Una reflexión de J r Crivello por la que el pasado siempre conecta con el presente y el futuro, y en la que el plástico asume, de forma perjudicial, el rol de conector con el mañana: “Una botella de plástico o un pañal que termina en el mar puede tardar en descomponerse hasta 500 años…»
“La idea de lo íntimamente relacionadas que están nuestra vida de hoy, con personas que no han nacido todavía”
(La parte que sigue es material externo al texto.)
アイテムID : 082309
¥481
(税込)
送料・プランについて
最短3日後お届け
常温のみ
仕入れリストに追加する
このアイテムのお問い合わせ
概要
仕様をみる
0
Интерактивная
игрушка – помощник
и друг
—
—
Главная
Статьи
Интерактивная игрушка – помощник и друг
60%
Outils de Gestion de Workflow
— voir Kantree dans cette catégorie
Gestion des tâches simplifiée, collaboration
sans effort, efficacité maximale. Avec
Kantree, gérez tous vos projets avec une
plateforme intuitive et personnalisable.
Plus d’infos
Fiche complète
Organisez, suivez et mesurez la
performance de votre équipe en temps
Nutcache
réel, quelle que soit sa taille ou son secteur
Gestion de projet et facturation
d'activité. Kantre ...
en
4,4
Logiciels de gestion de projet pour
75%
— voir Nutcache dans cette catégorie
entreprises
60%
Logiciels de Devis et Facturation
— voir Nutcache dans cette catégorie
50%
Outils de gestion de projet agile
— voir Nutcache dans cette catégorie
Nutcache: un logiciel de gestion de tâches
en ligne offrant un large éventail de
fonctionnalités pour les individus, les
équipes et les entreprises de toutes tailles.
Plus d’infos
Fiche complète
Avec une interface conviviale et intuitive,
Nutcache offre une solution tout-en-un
“Esos a los que no les prestamos atención como los bolis de plástico, los móviles o restos de ordenadores que quedarán fosilizados. En el año 2020 sobrepasamos un pico: hay más materiales generados por los seres humanos que biomasa en el planeta”. David Farrier, autor de ‘Huellas. En busca del mundo que dejaremos atrás’ La Vanguardia Link
Nuestra vida presente está ligada al pasado, cada vez reunimos más cantidad de memoria virtual que crece exponencialmente. Pero hasta ahora nos despreocupábamos al desconectar nuestro presente con el futuro. Suponíamos que nuestra huella ecológica no alteraría el espacio donde vivirán las próximas generaciones, pero por primera vez el futuro está presente en cada una de nuestras decisiones. Decir que dentro de poco el 70% de la energía producida y consumida en España será verde suena a raro, pero es una decisión de las petroleras y eléctricas de nuestro país que se ha tomado en estos días.
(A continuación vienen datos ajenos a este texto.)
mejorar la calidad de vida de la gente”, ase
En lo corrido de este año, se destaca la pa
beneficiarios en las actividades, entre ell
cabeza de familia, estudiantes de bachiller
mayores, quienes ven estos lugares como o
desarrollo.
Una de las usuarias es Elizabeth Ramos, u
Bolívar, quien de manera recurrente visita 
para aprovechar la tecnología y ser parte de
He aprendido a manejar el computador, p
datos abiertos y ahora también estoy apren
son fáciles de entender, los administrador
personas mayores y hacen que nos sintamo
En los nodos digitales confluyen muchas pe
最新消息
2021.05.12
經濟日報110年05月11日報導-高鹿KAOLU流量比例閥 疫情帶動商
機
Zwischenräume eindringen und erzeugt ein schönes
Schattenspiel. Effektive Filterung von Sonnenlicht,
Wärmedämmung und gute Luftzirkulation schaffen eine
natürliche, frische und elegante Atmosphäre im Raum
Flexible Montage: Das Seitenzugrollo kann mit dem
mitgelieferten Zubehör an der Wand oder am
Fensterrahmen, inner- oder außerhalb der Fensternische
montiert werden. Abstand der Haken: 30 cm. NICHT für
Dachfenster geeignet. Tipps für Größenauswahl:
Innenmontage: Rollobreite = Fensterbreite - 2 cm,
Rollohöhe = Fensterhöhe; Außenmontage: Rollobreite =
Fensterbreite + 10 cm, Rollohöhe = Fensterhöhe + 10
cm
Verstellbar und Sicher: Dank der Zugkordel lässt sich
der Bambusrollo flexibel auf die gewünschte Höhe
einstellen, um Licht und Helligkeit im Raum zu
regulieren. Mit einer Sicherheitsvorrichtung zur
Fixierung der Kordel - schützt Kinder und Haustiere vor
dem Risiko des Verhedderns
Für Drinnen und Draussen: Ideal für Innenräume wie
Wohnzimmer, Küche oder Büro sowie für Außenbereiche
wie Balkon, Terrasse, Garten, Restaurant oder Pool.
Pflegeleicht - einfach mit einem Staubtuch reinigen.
Cada huella que damos, cada paso es un espacio de nuestra agenda futura. Las bolsas de plástico de los súper en estos años han pasado a mejor vida, pero están en el fondo de los océanos esperando, dice la I. A: “Una botella de plástico o un pañal que termina en el mar puede tardar en descomponerse hasta 500 años. Se estima que más de 5 billones de piezas de plástico han terminado en el mar”. (1)
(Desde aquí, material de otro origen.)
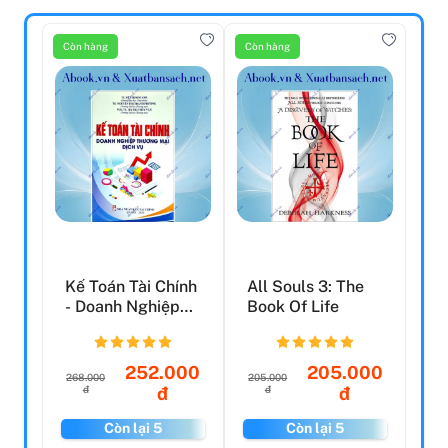
Còn hàng
Còn hàng
Kế Toán Tài Chính
All Souls 3: The
- Doanh Nghiệp
Book Of Life
Thương Mại Dịch
V...
252.000
205.000
268.000
205.000
đ
đ
đ
đ
Còn lại 5
Còn lại 5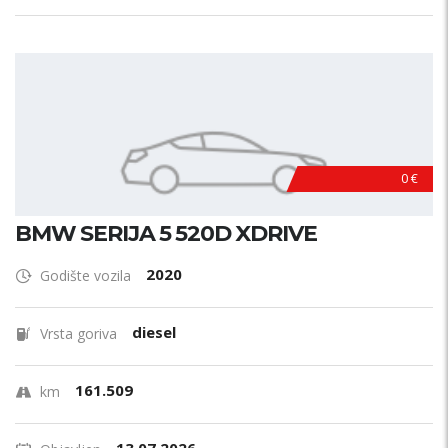
0 €
BMW SERIJA 5 520D XDRIVE
2020
Godište vozila
diesel
Vrsta goriva
161.509
km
Son algunos ejemplos de nuestra vida presente conectada al futuro, dice David Farrier: “hay 8 gigatoneladas de plástico, lo que equivale a dos veces la biomasa combinada junto con los animales”.
Pero no me gustaría detenerme en el aspecto tan solo material, o los deshechos de nuestra vida diaria, sino en la inmensa vida de las líneas de código, decía ayer en una conversación que el proyecto de llegar a la Luna utilizó medio billón de líneas de códigos, y la IA Google utiliza 6 billones.
“Los océanos se calientan y se vuelven ácidos matando la vida en ellos, salvo a las medusas. Los plásticos con los que llenamos los océanos son ideales para ellas porque necesitan superficies duras para reproducirse”.
Ha llegado el momento de decidir, o las medusas o nosotros. O salvamos la biodiversidad o nosotros sobreviviremos muy poco.
Cada acto que presida nuestro presente, por ejemplo en mi casa hacemos 5 cafeteras al día debería estar guiado por la pregunta: ¿A dónde ponemos este deshecho?
Cada café de nuestra casa debería conectarnos con quienes no conocemos y nos sucederán.
¿Futuro? O… presente
(1) Denomino a la I. A. a Google que es quien responde, sesga y filtra los contenidos mundiales a través de 6 millones de códigos.

(*) Fuente: J r Crivello, «Mundos interrelacionados: el presente conectado al futuro», texto republicado desde Masticadores, página nacida en Cataluña, que Jr Crivello dirige y con numerosos colaboradores en el mundo.